#### [Aim]
Reproduce the lines below, starting at the line that contains "class: Liliopsida" and continuing through the end of the records. Leave the pictures out.

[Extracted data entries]
========

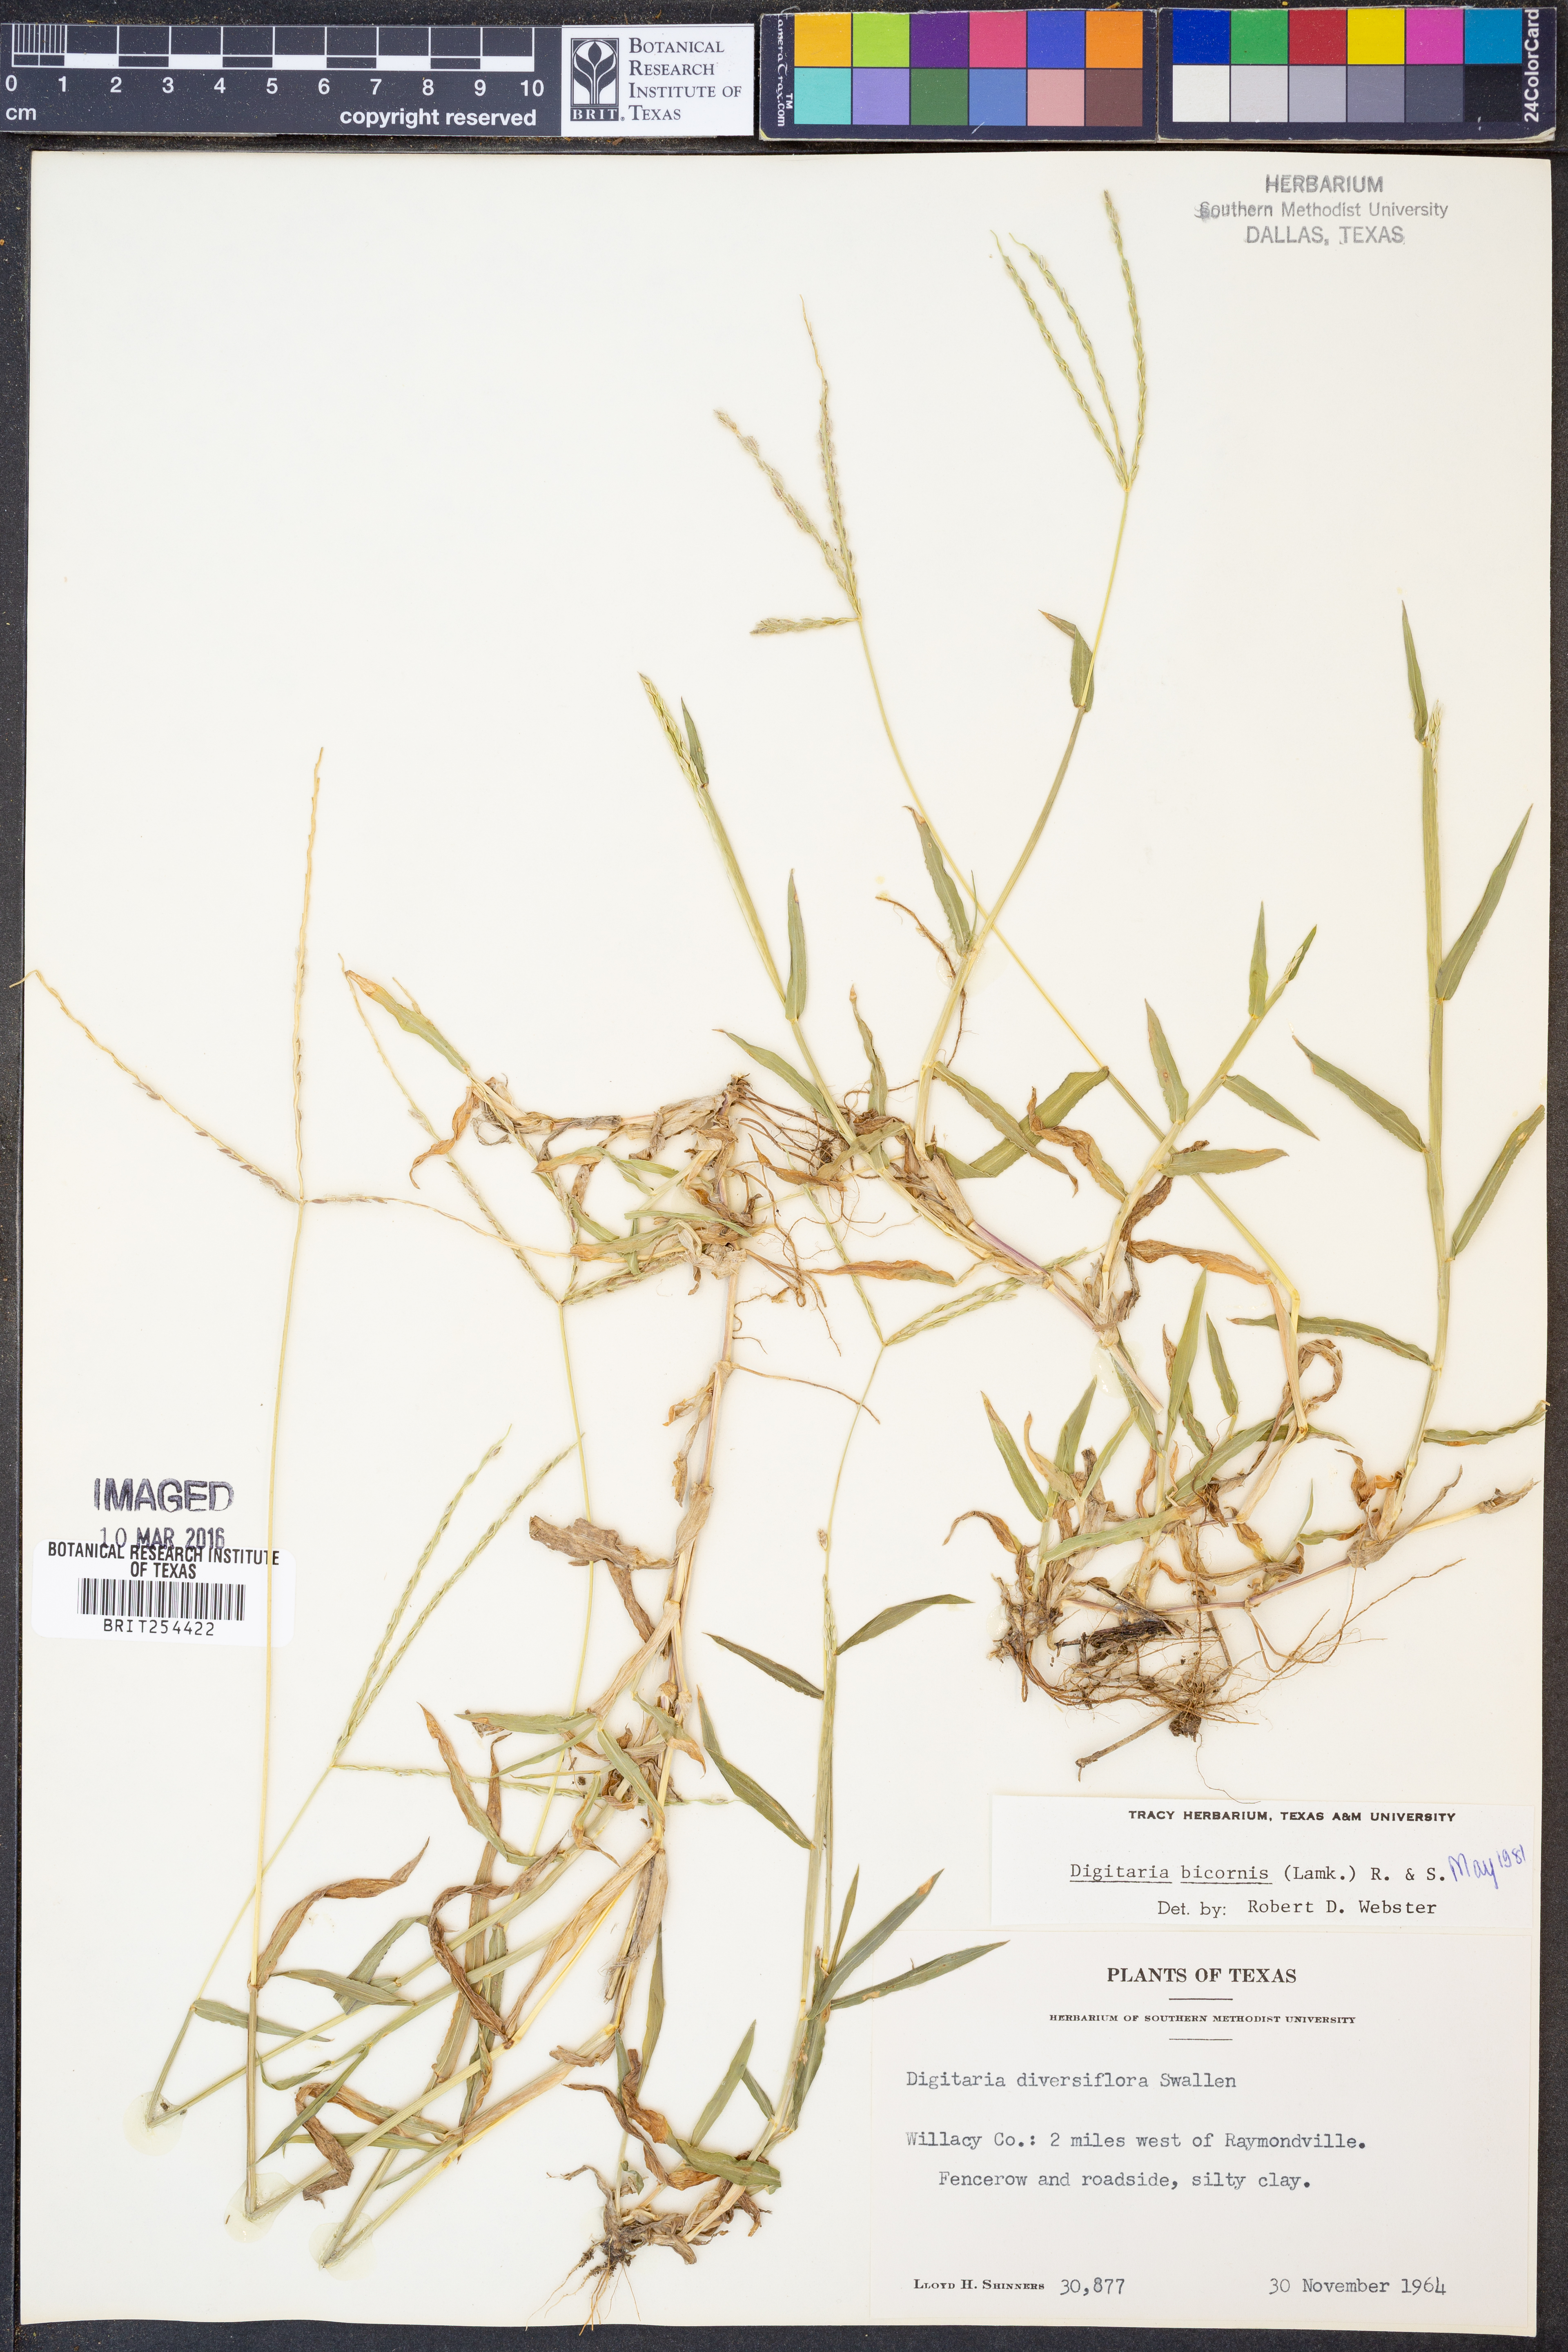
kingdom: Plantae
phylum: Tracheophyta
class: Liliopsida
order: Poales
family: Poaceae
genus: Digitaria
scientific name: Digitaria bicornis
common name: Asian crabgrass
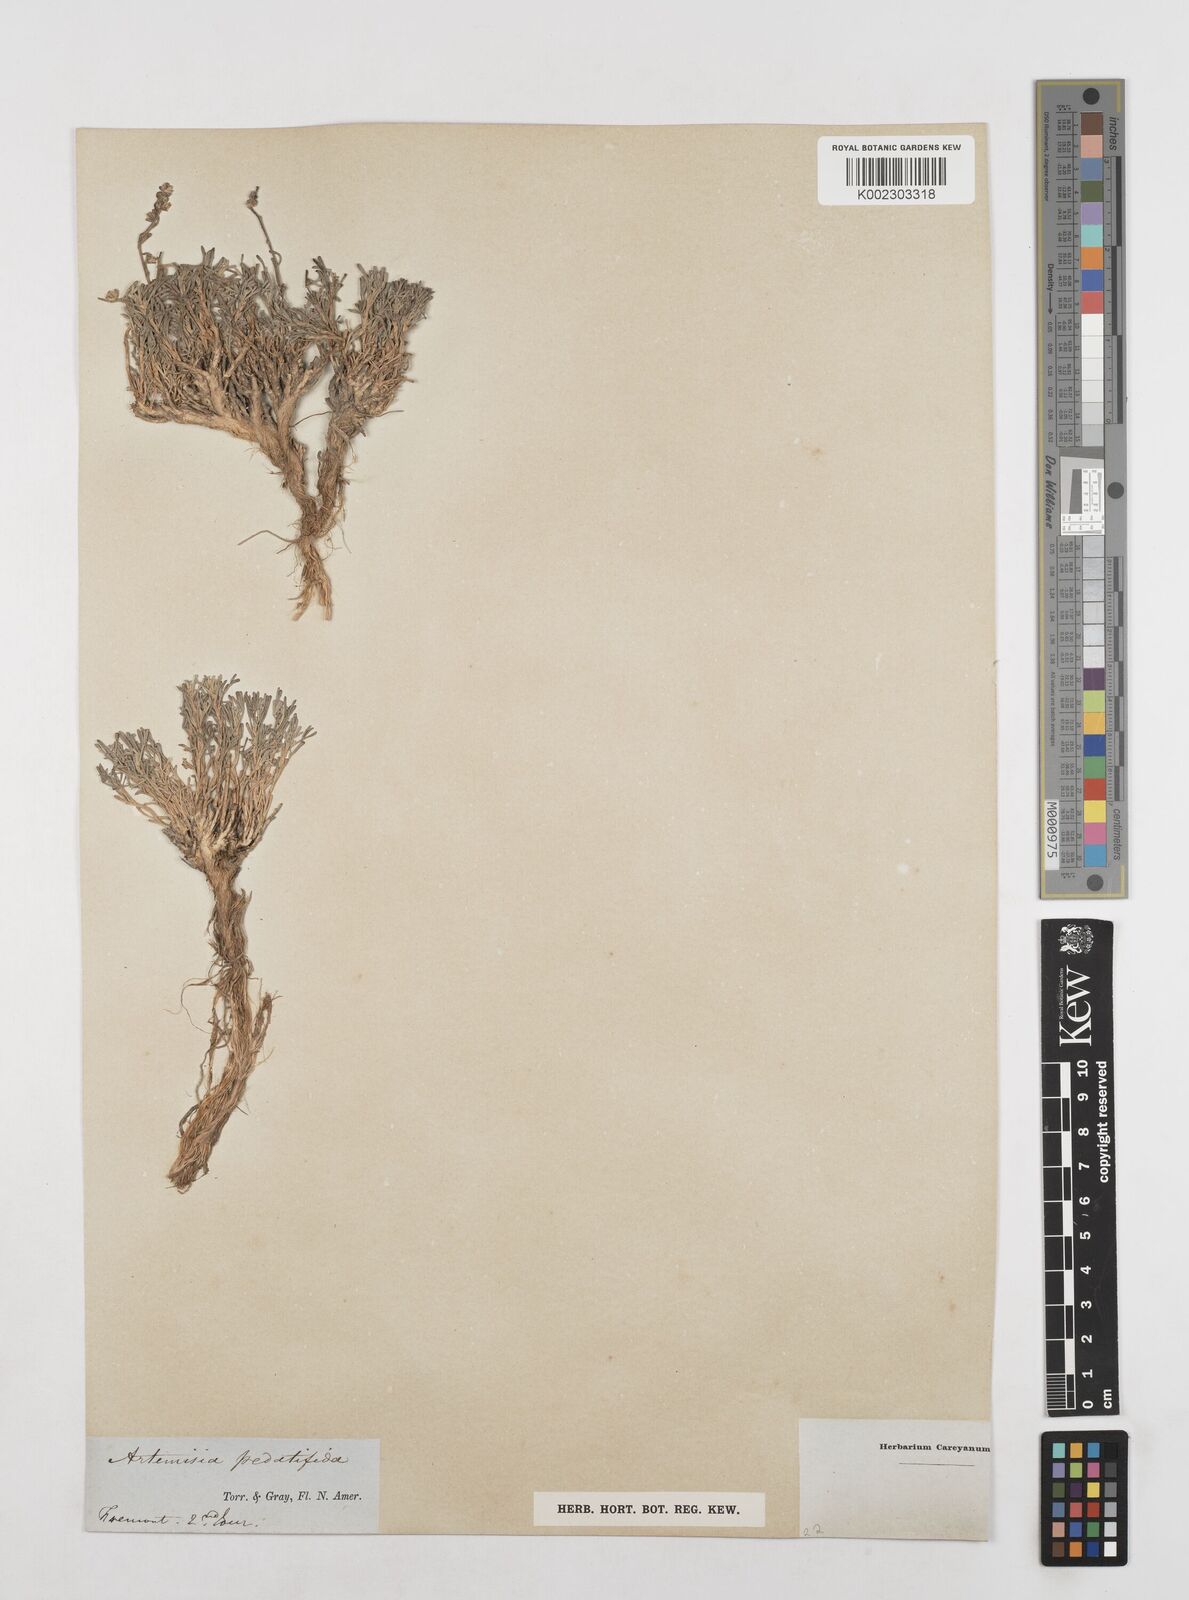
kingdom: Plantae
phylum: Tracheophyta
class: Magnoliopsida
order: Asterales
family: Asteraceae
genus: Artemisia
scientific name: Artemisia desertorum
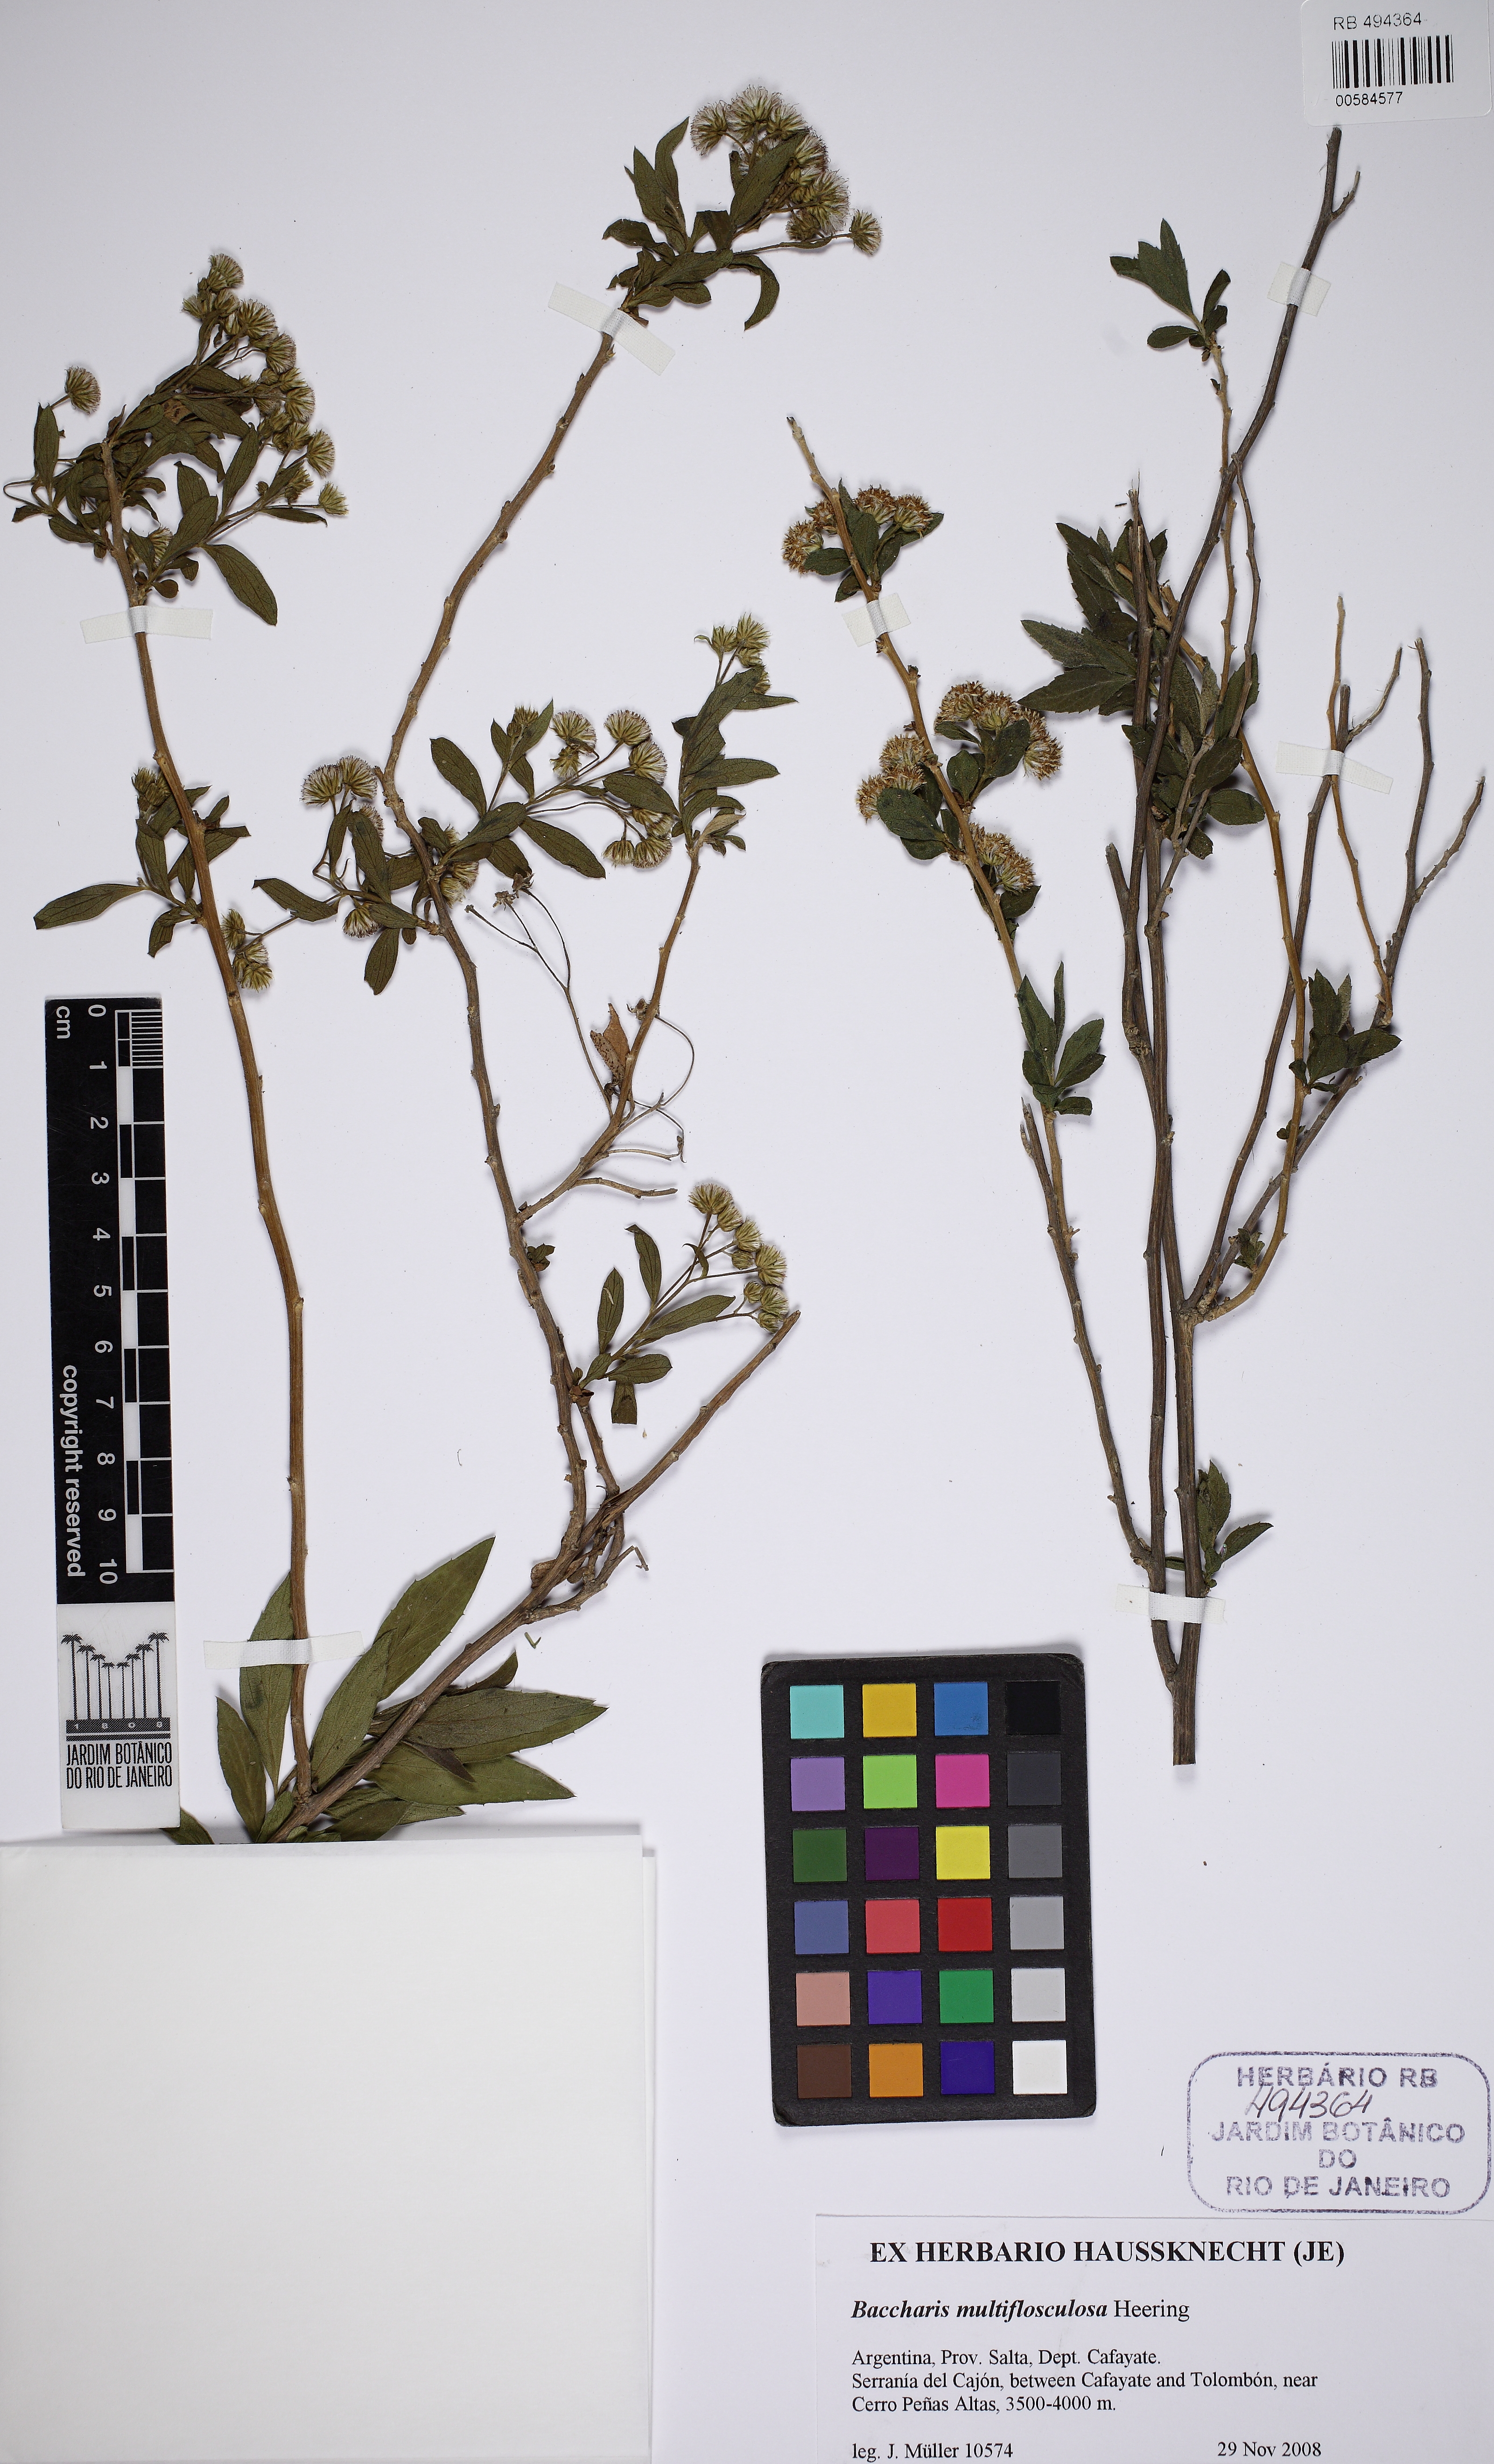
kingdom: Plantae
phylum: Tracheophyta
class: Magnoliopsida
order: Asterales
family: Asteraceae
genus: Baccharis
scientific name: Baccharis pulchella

========

#### [Exercise result]
class: Liliopsida
order: Poales
family: Poaceae
genus: Digitaria
scientific name: Digitaria bicornis
common name: Asian crabgrass
kingdom: Plantae
phylum: Tracheophyta
class: Magnoliopsida
order: Asterales
family: Asteraceae
genus: Artemisia
scientific name: Artemisia desertorum
kingdom: Plantae
phylum: Tracheophyta
class: Magnoliopsida
order: Asterales
family: Asteraceae
genus: Baccharis
scientific name: Baccharis pulchella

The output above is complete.